PITTSBURGH - Koppers Holdings Inc. (NYSE: KOP), a manufacturer and supplier of treated wood products, wood treatment chemicals, and carbon compounds, has acquired the industrial division of Cox Industries, a leading producer of wood utility poles and other wood products - expanding Koppers' product lineup and cementing it as a leader in specialty wood products. Koppers acquired Cox for around $200 million in cash.
 
"We are thrilled to return to the U.S. utility pole market with a significantly larger presence than when we exited the business in January 2015," said Koppers President and CEO Leroy Ball. "While we were working hard during the past several years to restructure our operations and reduce our balance sheet leverage, Cox Industrial grew to become the largest supplier of utility poles in the eastern U.S.  The opportunity to re-enter this market with the scale to better compete, along with gaining a growth-focused management team, was attractive and compelling."
 
"We know Koppers well, having enjoyed a strong relationship with the management team over the years, and we share a  commitment to providing innovative products and strong customer service to our served markets," said Cox President and CEO R. Michael Johnson.
 
Cox Industrial is one of a few industry players that competes on a national level due to its capacity, scale and breadth of treatment options.
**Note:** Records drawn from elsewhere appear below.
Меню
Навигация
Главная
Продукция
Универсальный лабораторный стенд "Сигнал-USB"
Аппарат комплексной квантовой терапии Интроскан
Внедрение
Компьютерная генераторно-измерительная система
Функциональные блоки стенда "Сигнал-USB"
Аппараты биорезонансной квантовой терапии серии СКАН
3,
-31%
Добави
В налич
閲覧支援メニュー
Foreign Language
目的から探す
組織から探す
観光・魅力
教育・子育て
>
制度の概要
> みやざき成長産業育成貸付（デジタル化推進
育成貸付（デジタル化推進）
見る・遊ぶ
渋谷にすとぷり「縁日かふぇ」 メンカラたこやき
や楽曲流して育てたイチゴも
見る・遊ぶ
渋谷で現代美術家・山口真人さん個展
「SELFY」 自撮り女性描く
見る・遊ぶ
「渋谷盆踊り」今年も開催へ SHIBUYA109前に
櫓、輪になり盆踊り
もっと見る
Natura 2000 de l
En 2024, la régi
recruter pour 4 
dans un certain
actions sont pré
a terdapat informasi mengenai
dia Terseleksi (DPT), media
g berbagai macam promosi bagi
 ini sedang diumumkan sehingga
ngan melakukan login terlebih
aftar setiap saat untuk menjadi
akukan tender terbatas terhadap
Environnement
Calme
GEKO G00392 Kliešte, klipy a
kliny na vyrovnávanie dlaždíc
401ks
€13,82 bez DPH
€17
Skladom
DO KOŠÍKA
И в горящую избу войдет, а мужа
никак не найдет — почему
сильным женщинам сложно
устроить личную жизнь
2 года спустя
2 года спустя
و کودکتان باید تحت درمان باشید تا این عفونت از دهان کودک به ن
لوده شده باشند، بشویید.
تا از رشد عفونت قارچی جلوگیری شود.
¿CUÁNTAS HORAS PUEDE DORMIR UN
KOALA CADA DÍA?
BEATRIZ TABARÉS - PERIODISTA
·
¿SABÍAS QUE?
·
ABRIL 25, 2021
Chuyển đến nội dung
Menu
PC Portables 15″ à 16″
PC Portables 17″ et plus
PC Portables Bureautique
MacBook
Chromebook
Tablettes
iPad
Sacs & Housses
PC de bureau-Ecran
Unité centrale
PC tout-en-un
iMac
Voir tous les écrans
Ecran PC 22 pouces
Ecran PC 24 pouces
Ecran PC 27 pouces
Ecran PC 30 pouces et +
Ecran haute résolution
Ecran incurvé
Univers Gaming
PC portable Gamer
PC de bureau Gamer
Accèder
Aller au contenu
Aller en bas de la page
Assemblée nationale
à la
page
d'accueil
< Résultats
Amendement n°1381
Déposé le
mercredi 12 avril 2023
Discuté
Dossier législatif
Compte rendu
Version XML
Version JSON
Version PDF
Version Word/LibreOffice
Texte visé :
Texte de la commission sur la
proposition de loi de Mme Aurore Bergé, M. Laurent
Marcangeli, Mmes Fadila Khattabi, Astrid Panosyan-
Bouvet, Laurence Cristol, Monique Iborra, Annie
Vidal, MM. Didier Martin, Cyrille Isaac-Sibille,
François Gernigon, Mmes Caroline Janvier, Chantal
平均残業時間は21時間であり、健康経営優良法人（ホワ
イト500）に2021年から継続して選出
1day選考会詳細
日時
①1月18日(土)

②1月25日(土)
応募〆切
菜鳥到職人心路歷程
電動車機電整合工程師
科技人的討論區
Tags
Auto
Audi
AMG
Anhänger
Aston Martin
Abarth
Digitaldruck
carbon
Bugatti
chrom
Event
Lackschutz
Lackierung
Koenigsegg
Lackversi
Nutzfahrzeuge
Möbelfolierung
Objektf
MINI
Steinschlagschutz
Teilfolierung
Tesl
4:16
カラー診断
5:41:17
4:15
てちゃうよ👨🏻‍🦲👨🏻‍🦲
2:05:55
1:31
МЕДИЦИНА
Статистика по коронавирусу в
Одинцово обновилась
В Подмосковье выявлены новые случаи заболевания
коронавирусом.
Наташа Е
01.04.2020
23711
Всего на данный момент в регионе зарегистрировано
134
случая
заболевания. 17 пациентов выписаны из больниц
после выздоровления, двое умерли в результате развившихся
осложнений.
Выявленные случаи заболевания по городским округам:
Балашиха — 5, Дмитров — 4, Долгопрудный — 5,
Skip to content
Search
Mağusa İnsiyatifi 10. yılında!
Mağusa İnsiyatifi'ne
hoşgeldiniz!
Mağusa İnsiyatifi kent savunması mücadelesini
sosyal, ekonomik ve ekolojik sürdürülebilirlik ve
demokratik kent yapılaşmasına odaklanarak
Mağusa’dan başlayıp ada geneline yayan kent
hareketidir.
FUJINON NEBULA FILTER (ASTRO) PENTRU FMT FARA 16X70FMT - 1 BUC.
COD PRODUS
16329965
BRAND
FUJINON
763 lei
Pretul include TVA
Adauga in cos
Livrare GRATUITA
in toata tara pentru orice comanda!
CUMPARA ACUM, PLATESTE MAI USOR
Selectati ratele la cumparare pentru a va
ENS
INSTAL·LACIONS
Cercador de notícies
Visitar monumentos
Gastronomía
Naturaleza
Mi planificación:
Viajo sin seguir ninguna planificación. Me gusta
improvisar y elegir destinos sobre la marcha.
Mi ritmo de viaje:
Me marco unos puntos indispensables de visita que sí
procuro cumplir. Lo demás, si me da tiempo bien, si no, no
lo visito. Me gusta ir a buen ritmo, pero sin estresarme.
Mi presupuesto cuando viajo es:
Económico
The company runs eight manufacturing locations, three dedicated peeling facilities, and 19 reload yards. 
 
Under the terms of the transaction, Cox Industrial will be renamed as the Utility and Industrial Products unit of Koppers.
 
Koppers is financing the acquisition through existing bank debt, and expects to enter into a new secured term loan facility, added to the company's existing $600 million revolving credit facility, immediately after the closing of the transaction.  The new secured term loan facility will include a secured term loan of $100 million with a quarterly amortization of $2.5 million and a five-year maturity.  The initial average borrowing rates under the new facilities are expected to be approximately five percent.
 
Including the Utility and Industrial Products unit, Koppers now expects that 2018 sales will be approximately $1.9 billion, with adjusted earnings before interest, taxes, depreciation and amortization (EBITDA) estimated at $240 million.  The revised guidance represents an increase to the prior estimate of $1.7 billion in sales and $210 million in adjusted EBITDA.